__Tasks to perform__:
• 1. Reproduce the passage of the article about Hope from "An additional $25,000" up to and including "for Hope’s torture.", keeping every word and punctuation mark unchanged.
• 2. In the article about Hope, what guaranteed reward is promised to the anonymous tipster who identifies her tormentors to law enforcement?

__Text excerpt__:
It’s been nearly one year since Parker County Sheriff’s Animal Control officers rescued Hope and the community united for man’s best friend in need.
The female pug-mix breed dog was found tortured, severely injured and dehydrated on a scorching hot Texas day in the 6900 block of Baker Road. Hope’s mouth had been taped shut, with her tongue protruding. She had been stabbed multiple times.
July 9, marks the one year anniversary she was discovered, beginning her rigorous road back to health requiring excruciating therapy and surgery, involving more than 100 stitches. Next month, Hope celebrates the first anniversary of the adoption into her new family with Charlie and Kit Moncrief.
One year ago, the public overwhelmingly responded in record numbers and paid for Hope’s surgery and therapy, completely covering the costs of Hope’s medical treatment. The remaining donated funds were placed in a reward fund established for Hope.
The fund has remained untouched in the past year.
It still promises a guaranteed $10,000 reward to the anonymous tipster who identifies Hope’s tormentors to law enforcement authorities.
An additional $25,000 has also been anonymously donated for any tip leading to the arrest, indictment and conviction of the person or persons responsible for Hope’s torture.

__Recorded information__:

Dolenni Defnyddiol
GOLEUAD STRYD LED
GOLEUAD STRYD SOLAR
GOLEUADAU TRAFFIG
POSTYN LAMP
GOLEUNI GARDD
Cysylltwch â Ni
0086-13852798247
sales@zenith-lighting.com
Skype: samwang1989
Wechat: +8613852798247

==

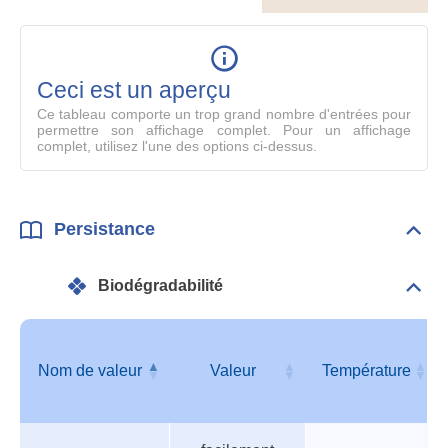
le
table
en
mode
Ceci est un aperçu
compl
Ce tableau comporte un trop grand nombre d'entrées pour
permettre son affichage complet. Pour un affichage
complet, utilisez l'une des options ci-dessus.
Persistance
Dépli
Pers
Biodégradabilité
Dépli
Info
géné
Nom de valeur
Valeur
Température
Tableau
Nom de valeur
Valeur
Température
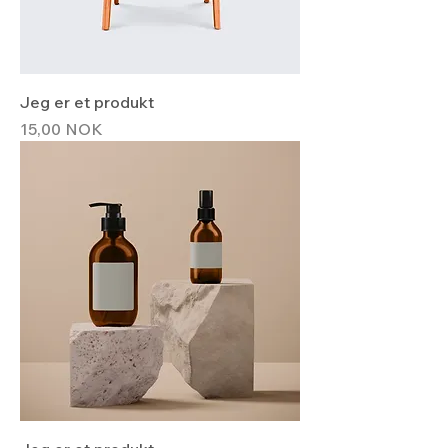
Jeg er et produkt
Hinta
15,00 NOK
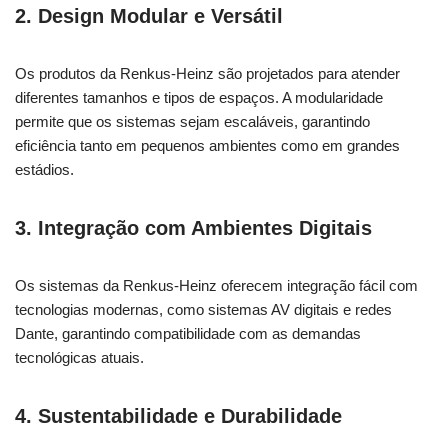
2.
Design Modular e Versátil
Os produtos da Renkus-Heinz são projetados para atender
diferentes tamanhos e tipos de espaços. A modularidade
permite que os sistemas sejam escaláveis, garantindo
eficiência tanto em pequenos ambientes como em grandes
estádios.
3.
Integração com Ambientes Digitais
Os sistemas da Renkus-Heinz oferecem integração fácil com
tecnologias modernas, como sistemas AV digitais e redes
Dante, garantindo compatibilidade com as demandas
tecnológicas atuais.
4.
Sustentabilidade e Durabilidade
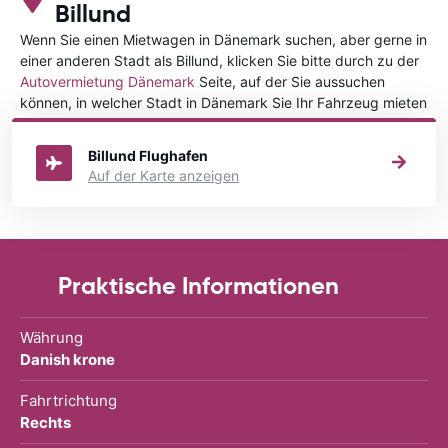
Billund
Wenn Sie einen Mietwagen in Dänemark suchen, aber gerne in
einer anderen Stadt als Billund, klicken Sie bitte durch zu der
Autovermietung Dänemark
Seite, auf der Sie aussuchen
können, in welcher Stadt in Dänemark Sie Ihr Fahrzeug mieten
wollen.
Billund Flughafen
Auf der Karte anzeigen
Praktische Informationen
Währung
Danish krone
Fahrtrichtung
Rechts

__Solutions per task__:
• 1.
An additional $25,000 has also been anonymously donated for any tip leading to the arrest, indictment and conviction of the person or persons responsible for Hope’s torture.

• 2. $10,000